■ Task objective ■
Images are to be dropped, and the rest of the data reproduced exactly.

Start of Input

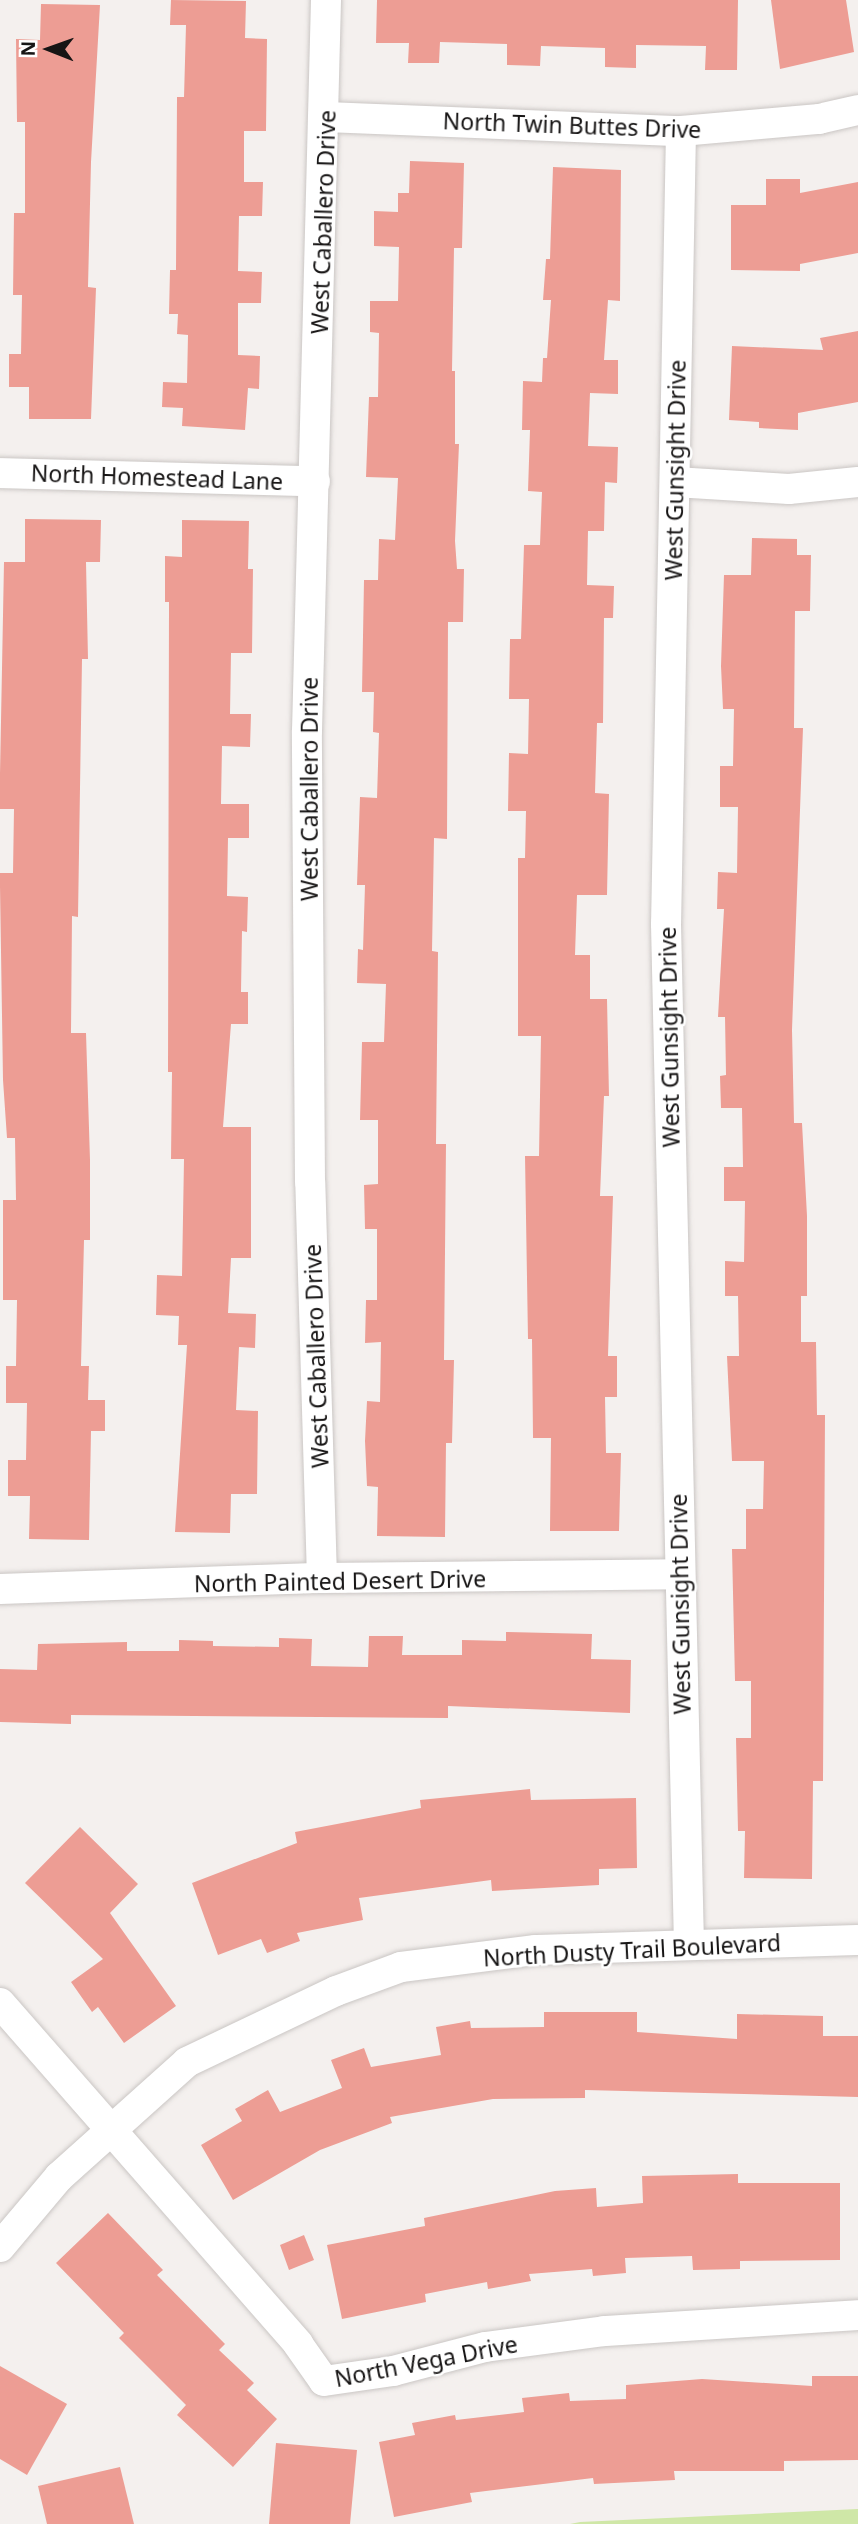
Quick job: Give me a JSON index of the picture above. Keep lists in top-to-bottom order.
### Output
{
  "streets": {
    "street": [
      "North Twin Buttes Drive",
      "West Caballero Drive",
      "West Gunsight Drive",
      "North Homestead Lane",
      "North Painted Desert Drive",
      "North Dusty Trail Boulevard",
      "North Vega Drive"
    ]
  },
  "crossings": [
    ["North Twin Buttes Drive", "West Caballero Drive"],
    ["North Twin Buttes Drive", "West Gunsight Drive"],
    ["West Caballero Drive", "North Homestead Lane"],
    ["West Caballero Drive", "North Painted Desert Drive"],
    ["West Gunsight Drive", "North Painted Desert Drive"],
    ["West Gunsight Drive", "North Dusty Trail Boulevard"],
    ["North Dusty Trail Boulevard", "North Vega Drive"]
  ],
  "north": "left"
}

End of Input

■ Output of the task ■
Quick job: Give me a JSON index of the picture above. Keep lists in top-to-bottom order.
### Output
{
  "streets": {
    "street": [
      "North Twin Buttes Drive",
      "West Caballero Drive",
      "West Gunsight Drive",
      "North Homestead Lane",
      "North Painted Desert Drive",
      "North Dusty Trail Boulevard",
      "North Vega Drive"
    ]
  },
  "crossings": [
    ["North Twin Buttes Drive", "West Caballero Drive"],
    ["North Twin Buttes Drive", "West Gunsight Drive"],
    ["West Caballero Drive", "North Homestead Lane"],
    ["West Caballero Drive", "North Painted Desert Drive"],
    ["West Gunsight Drive", "North Painted Desert Drive"],
    ["West Gunsight Drive", "North Dusty Trail Boulevard"],
    ["North Dusty Trail Boulevard", "North Vega Drive"]
  ],
  "north": "left"
}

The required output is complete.